Now, I am quite sure the tourism minister is very much capable of defending himself, but I have to say that this was a low blow and represents the kind of tear-down mentality that is all too common in Jamaica.

By any stretch of the imagination, having nearly 70,000 visitors (not counting cruise shipping) entering Jamaica over a six-day period is certainly nothing to scoff at. In fact, both dailies agreed that it was headline-grabbing news and quite rightly gave it the prominence and treatment befitting its magnitude.

Where did Mr Bartlett go wrong? Can we blame him for revelling in what by any standard was a massive accomplishment under his watch?
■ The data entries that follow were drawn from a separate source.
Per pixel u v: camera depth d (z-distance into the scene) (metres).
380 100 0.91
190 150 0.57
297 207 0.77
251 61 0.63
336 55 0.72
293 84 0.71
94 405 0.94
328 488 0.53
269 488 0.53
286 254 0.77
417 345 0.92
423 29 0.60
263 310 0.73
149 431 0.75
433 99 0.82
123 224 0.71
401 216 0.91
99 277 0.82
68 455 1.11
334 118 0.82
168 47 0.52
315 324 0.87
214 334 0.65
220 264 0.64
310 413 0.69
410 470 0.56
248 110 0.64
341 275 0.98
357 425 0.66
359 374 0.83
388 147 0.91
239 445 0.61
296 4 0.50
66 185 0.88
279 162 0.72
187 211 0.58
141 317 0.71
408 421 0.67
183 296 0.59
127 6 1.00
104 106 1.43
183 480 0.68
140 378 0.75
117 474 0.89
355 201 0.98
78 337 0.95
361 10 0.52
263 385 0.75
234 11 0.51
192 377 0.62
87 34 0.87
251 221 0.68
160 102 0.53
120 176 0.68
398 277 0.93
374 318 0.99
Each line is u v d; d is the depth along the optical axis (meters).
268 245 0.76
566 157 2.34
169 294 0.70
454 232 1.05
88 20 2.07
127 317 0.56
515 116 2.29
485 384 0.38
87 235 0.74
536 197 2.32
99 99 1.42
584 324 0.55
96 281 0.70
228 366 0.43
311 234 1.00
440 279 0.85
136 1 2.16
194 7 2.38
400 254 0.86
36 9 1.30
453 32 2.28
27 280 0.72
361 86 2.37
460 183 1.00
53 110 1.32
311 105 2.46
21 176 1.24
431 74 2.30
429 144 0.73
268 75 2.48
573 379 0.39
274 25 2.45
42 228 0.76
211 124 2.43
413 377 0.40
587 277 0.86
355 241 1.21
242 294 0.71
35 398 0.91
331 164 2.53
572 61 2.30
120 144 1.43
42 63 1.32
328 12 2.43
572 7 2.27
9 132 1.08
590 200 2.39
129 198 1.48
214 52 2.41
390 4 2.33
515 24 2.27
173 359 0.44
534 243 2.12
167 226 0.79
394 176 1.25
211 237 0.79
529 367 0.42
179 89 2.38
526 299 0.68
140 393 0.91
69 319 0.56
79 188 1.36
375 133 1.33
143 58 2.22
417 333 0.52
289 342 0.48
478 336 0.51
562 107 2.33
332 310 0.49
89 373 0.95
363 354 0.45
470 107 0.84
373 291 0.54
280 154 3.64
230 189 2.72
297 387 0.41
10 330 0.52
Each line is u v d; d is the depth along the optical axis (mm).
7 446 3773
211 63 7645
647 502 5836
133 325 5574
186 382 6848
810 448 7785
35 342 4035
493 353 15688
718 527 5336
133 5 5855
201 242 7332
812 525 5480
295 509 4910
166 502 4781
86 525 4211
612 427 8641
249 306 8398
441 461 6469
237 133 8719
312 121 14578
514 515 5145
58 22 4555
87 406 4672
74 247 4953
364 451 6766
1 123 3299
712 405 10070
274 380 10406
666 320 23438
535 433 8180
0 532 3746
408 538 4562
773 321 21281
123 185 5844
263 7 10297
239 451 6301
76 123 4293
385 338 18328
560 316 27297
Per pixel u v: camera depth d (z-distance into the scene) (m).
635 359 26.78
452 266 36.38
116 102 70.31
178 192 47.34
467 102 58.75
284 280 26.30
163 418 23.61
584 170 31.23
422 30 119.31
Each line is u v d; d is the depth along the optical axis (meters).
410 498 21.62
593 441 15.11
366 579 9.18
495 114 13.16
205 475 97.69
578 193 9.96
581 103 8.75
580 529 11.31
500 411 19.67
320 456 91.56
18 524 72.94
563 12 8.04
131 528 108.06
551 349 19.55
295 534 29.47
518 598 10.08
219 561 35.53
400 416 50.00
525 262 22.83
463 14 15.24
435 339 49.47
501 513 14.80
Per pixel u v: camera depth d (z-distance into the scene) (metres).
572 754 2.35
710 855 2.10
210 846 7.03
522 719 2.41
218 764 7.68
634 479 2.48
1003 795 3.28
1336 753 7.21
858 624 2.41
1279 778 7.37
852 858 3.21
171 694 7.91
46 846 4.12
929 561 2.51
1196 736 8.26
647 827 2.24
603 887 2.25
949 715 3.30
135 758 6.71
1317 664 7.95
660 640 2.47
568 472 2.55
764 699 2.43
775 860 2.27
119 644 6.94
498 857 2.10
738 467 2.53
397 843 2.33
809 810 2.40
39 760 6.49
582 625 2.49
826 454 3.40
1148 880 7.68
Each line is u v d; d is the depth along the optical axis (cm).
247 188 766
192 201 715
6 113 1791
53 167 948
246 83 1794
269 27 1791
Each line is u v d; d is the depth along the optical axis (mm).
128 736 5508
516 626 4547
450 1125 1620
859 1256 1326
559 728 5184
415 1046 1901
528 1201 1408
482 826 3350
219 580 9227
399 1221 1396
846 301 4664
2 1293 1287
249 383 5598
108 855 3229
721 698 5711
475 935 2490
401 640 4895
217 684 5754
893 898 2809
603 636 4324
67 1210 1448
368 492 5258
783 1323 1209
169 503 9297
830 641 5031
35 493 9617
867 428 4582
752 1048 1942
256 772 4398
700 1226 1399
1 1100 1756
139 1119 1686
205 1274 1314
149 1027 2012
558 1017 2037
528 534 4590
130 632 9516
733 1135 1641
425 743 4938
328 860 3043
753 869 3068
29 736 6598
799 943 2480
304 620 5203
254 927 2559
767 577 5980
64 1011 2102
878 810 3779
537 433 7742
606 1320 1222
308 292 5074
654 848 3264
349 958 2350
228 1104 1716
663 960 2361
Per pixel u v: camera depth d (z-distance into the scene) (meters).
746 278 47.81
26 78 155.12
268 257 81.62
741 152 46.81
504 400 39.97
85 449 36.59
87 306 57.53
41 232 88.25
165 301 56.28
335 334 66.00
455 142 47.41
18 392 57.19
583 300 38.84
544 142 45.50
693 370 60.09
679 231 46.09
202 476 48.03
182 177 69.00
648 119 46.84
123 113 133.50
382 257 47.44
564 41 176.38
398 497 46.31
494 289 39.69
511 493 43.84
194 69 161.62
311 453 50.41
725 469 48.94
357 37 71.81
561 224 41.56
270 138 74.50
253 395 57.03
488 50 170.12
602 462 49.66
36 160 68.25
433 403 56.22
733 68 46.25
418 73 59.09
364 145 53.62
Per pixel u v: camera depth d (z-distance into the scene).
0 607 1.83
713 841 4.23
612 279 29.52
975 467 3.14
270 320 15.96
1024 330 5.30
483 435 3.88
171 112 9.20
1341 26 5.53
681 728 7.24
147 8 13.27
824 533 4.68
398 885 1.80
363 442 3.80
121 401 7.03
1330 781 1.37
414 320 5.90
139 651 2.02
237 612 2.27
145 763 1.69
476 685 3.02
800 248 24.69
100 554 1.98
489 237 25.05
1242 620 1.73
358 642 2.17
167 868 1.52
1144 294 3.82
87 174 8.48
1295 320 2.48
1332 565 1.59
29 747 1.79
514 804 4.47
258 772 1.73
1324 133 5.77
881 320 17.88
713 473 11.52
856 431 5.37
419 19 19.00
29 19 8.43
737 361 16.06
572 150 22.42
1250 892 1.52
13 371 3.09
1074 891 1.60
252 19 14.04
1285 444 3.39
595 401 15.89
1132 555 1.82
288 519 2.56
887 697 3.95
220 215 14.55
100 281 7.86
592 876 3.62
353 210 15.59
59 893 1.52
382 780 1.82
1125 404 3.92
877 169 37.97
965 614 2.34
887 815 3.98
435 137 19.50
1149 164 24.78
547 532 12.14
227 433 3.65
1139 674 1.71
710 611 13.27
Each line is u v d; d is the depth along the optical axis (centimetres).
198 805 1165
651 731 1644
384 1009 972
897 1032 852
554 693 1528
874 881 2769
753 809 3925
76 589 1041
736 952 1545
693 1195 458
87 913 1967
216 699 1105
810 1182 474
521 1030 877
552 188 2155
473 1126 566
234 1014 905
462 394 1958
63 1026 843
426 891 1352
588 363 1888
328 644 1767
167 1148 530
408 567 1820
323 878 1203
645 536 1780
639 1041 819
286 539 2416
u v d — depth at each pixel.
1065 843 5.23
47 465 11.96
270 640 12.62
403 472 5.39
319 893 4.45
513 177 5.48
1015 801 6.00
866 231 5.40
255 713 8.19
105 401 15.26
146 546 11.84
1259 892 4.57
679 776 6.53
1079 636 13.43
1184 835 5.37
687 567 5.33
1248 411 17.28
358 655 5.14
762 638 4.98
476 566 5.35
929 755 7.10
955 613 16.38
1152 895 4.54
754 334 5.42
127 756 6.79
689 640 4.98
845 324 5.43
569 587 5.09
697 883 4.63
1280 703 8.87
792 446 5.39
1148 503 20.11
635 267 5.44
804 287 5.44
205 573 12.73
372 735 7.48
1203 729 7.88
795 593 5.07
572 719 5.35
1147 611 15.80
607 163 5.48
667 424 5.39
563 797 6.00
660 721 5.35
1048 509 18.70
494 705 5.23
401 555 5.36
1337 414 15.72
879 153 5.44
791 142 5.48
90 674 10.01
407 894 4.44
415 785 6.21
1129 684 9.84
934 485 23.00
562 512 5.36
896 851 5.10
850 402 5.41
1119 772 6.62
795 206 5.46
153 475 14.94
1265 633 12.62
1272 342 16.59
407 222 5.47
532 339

We would be raking him over the coals if, say, six cruise ships were to pull out or several potential investors had a change of heart, resulting from some failure on the part of his ministry.

Mr Bartlett only recently spoke out about the dangers that crime and visitor harassment pose to tourism and the urgent need for those problems to be addressed.




Tourism is currently the main driver of economic growth and the one industry that consistently demonstrates a high level of profitability and dependability.

I don't think it serves the purpose of any of us to publicly bring attention to the possibility of "travel advisory warnings from governments concerned about the safety of their citizens which could certainly burst the tourism bubble, wiping the smile off Mr Bartlett's face and place thousands out of work."

I am not sure though that trotting out editorials, predicting that "it will not take long before visitors who arrive by cruise ships and aircraft understand that the tourist Mecca of Montego Bay which offers sand, sea and frolic is also a city with the highest homicide rate in the country" is the answer. We would do well to be careful of exactly what it is that we wish for.